The new European Innovation Agenda will complement existing tools to support R&D and innovation, such as Horizon Europe’s actions targeted to startups, scaleups and small and medium-sized enterprises (SMEs), the funding by the European Innovation Council (EIC) (we wrote about this here) and the new Knowledge and Innovation Communities (KICs) created by the European Institute of Innovation and Technology (EIT).

Comments from the stakeholders

For more than a year we have consulted the stakeholders, such as innovation ecosystem leaders, startups, unicorns, women founders, women working in the capital venture, universities, and businesses. Together, we will make Europe the global powerhouse for deep-tech innovations and startups”, said Mariya Gabriel, Commissioner for Innovation, Research, Culture, Education and Youth.

Among contributors to the debate was EuropaBio, that published its response to the Commission’s proposal.

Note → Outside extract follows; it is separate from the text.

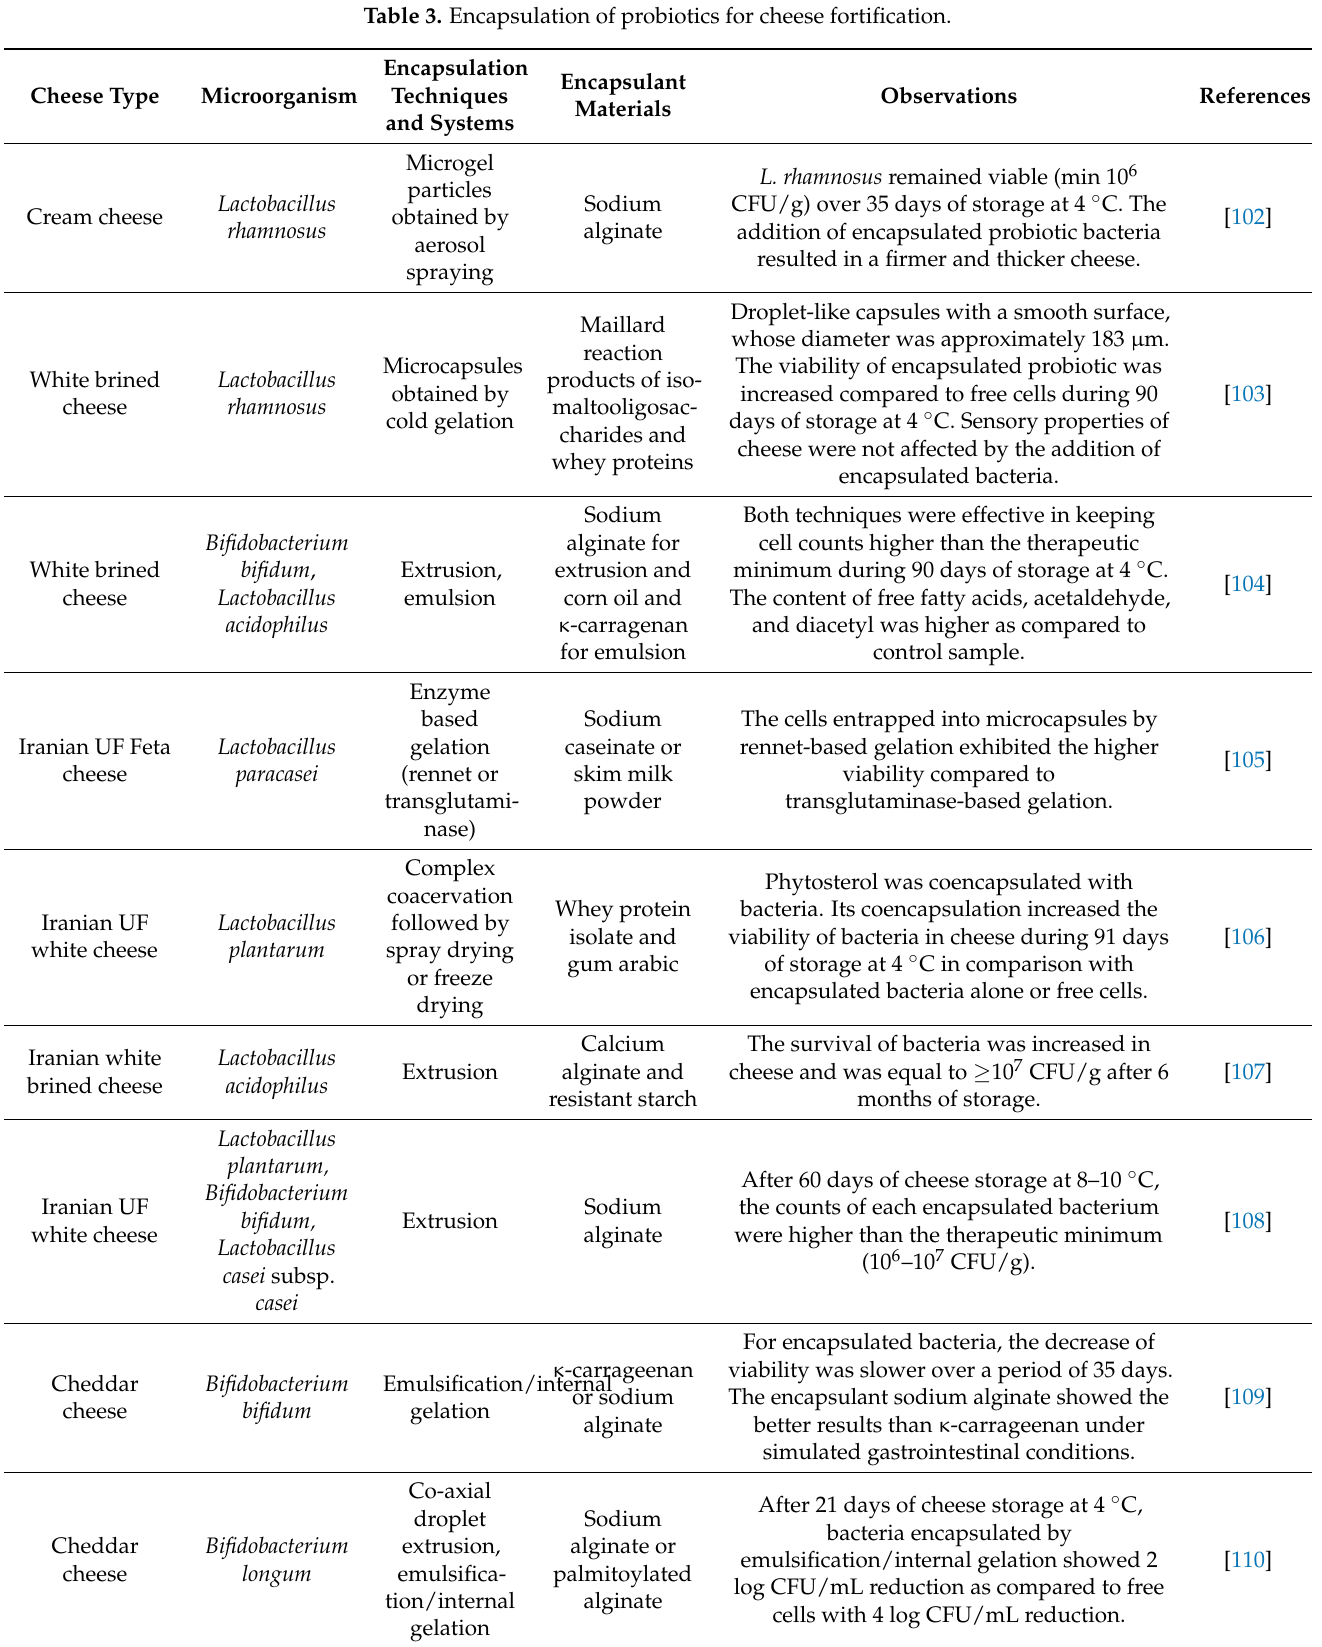
Table 3. Encapsulation of probiotics for cheese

The requests of the association representing the biotechnology industry to remove regulatory barriers through the establishment of regulatory sandboxes has been recognised in the EIA, as well as the need to invest in scientific and industrial excellence and bridge the innovation gap between member states. Other key issues highlighted by EuropaBio included the need to review the GMO legislation to overcome the process-based approach that often results in unequal regulatory treatment for similar products with equivalent risk profiles, together with improved policies for rewarding innovation and the need to build digital literacy skills.

The Irish Pharmaceutical Healthcare Association also commented the Commission’s proposal. According to the post signed by Bernard Mallee, IPHA’s Director of Communications and Advocacy, despite the effort of the Commission to boost innovation and fill the gap with US and China in the development of breakthrough treatments, mixed results may be expected. Incentives in areas of unmet medical need and the fight against antimicrobial resistance are identified as key issues. The suggested solution is a better underlying commercial model targeted to invest in the development of new antibiotics, and the importance of health data in driving medical research and managing healthcare systems. Improved iterative scientific dialogue and dynamic regulatory assessment based on real-world data and innovative trial designs are other point of concern for IPHA. Harmonisation of the EU Special Protection Certificate framework was also suggested, while the coordination of compulsory licensing in emergency situations in Europe was judged at risk of de-incentivise innovation. IPHA also supports the High-Level Forum on Better Access to Health Innovation initiative launched by EFPIA.

Positive comments to the new European Innovation Agenda also came from the European Startup Network (representative of 38 national startups associations) and the European Regions Research and Innovation Network (ERRIN) (see more on ScienceBusiness).

The revision of the pharmaceutical legislation is also central to the agenda of the Czech EU Presidency for the second half of 2022. Again, the goal is to close the gap with the competitor countries and speed up the approval of new treatments. According to Euractiv, it takes on average 150 days longer to get an innovative medicine approved in Europe than in the US. Just 22% of innovative medicines are being developed in the EU, vs 48% of the US (data EFPIA).